(Stored data entries)
^^^^^^^^

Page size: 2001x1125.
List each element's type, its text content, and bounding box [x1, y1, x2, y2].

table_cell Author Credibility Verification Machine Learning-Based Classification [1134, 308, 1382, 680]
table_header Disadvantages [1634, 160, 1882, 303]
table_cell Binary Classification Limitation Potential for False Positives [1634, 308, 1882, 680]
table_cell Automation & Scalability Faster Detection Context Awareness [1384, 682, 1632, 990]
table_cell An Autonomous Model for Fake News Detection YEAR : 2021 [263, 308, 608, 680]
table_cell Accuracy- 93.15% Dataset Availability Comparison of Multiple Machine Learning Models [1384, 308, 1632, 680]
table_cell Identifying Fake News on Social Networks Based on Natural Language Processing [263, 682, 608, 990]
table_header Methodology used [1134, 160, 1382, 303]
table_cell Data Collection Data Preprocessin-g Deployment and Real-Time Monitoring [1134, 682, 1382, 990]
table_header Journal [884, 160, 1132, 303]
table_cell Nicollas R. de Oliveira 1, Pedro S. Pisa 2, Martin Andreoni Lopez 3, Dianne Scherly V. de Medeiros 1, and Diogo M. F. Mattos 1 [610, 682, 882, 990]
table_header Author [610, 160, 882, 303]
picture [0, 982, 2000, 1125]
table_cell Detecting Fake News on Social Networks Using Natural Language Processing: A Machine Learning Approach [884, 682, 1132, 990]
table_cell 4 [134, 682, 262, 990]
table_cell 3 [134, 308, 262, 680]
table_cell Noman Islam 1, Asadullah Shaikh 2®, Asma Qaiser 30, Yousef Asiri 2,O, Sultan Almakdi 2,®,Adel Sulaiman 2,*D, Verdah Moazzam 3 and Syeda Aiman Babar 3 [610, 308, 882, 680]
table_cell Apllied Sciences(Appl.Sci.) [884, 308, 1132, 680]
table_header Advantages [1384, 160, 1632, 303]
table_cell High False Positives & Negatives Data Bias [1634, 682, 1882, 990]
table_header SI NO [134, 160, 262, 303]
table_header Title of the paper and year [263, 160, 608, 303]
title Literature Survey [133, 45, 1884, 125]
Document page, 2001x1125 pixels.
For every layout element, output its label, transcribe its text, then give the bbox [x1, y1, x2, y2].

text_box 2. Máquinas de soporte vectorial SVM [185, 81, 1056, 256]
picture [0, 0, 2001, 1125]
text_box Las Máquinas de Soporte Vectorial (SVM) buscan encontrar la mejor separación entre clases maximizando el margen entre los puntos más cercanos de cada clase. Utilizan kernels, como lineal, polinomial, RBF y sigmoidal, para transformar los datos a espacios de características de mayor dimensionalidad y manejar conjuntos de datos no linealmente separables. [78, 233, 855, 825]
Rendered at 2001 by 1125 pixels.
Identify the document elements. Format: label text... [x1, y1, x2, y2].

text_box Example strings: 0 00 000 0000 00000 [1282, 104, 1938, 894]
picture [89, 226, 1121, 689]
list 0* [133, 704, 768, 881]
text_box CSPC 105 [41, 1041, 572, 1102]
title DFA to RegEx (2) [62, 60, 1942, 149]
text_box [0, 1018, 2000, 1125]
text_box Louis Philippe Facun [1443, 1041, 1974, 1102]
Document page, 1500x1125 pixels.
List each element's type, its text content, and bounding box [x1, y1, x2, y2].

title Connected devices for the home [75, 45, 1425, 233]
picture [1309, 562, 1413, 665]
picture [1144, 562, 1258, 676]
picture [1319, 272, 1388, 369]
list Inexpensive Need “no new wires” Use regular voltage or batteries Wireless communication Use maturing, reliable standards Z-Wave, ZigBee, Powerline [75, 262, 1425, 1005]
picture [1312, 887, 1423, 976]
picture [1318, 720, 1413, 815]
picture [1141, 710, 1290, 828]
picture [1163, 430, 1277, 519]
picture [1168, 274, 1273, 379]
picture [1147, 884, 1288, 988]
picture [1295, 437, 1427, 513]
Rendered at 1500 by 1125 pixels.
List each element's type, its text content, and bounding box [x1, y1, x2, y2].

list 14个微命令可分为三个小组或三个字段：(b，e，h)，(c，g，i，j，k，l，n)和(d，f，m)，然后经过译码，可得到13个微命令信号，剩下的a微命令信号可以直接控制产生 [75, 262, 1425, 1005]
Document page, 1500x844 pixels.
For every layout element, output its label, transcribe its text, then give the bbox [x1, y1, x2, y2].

^^^^^^^^

- Work to complete:
Reproduce every line of the data without changing a word.

- Solution:
Page size: 2001x1125.
List each element's type, its text content, and bounding box [x1, y1, x2, y2].

table_cell Author Credibility Verification Machine Learning-Based Classification [1134, 308, 1382, 680]
table_header Disadvantages [1634, 160, 1882, 303]
table_cell Binary Classification Limitation Potential for False Positives [1634, 308, 1882, 680]
table_cell Automation & Scalability Faster Detection Context Awareness [1384, 682, 1632, 990]
table_cell An Autonomous Model for Fake News Detection YEAR : 2021 [263, 308, 608, 680]
table_cell Accuracy- 93.15% Dataset Availability Comparison of Multiple Machine Learning Models [1384, 308, 1632, 680]
table_cell Identifying Fake News on Social Networks Based on Natural Language Processing [263, 682, 608, 990]
table_header Methodology used [1134, 160, 1382, 303]
table_cell Data Collection Data Preprocessin-g Deployment and Real-Time Monitoring [1134, 682, 1382, 990]
table_header Journal [884, 160, 1132, 303]
table_cell Nicollas R. de Oliveira 1, Pedro S. Pisa 2, Martin Andreoni Lopez 3, Dianne Scherly V. de Medeiros 1, and Diogo M. F. Mattos 1 [610, 682, 882, 990]
table_header Author [610, 160, 882, 303]
picture [0, 982, 2000, 1125]
table_cell Detecting Fake News on Social Networks Using Natural Language Processing: A Machine Learning Approach [884, 682, 1132, 990]
table_cell 4 [134, 682, 262, 990]
table_cell 3 [134, 308, 262, 680]
table_cell Noman Islam 1, Asadullah Shaikh 2®, Asma Qaiser 30, Yousef Asiri 2,O, Sultan Almakdi 2,®,Adel Sulaiman 2,*D, Verdah Moazzam 3 and Syeda Aiman Babar 3 [610, 308, 882, 680]
table_cell Apllied Sciences(Appl.Sci.) [884, 308, 1132, 680]
table_header Advantages [1384, 160, 1632, 303]
table_cell High False Positives & Negatives Data Bias [1634, 682, 1882, 990]
table_header SI NO [134, 160, 262, 303]
table_header Title of the paper and year [263, 160, 608, 303]
title Literature Survey [133, 45, 1884, 125]
Document page, 2001x1125 pixels.
For every layout element, output its label, transcribe its text, then give the bbox [x1, y1, x2, y2].

text_box 2. Máquinas de soporte vectorial SVM [185, 81, 1056, 256]
picture [0, 0, 2001, 1125]
text_box Las Máquinas de Soporte Vectorial (SVM) buscan encontrar la mejor separación entre clases maximizando el margen entre los puntos más cercanos de cada clase. Utilizan kernels, como lineal, polinomial, RBF y sigmoidal, para transformar los datos a espacios de características de mayor dimensionalidad y manejar conjuntos de datos no linealmente separables. [78, 233, 855, 825]
Rendered at 2001 by 1125 pixels.
Identify the document elements. Format: label text... [x1, y1, x2, y2].

text_box Example strings: 0 00 000 0000 00000 [1282, 104, 1938, 894]
picture [89, 226, 1121, 689]
list 0* [133, 704, 768, 881]
text_box CSPC 105 [41, 1041, 572, 1102]
title DFA to RegEx (2) [62, 60, 1942, 149]
text_box [0, 1018, 2000, 1125]
text_box Louis Philippe Facun [1443, 1041, 1974, 1102]
Document page, 1500x1125 pixels.
List each element's type, its text content, and bounding box [x1, y1, x2, y2].

title Connected devices for the home [75, 45, 1425, 233]
picture [1309, 562, 1413, 665]
picture [1144, 562, 1258, 676]
picture [1319, 272, 1388, 369]
list Inexpensive Need “no new wires” Use regular voltage or batteries Wireless communication Use maturing, reliable standards Z-Wave, ZigBee, Powerline [75, 262, 1425, 1005]
picture [1312, 887, 1423, 976]
picture [1318, 720, 1413, 815]
picture [1141, 710, 1290, 828]
picture [1163, 430, 1277, 519]
picture [1168, 274, 1273, 379]
picture [1147, 884, 1288, 988]
picture [1295, 437, 1427, 513]
Rendered at 1500 by 1125 pixels.
List each element's type, its text content, and bounding box [x1, y1, x2, y2].

list 14个微命令可分为三个小组或三个字段：(b，e，h)，(c，g，i，j，k，l，n)和(d，f，m)，然后经过译码，可得到13个微命令信号，剩下的a微命令信号可以直接控制产生 [75, 262, 1425, 1005]
Document page, 1500x844 pixels.
For every layout element, output its label, transcribe its text, then give the bbox [x1, y1, x2, y2].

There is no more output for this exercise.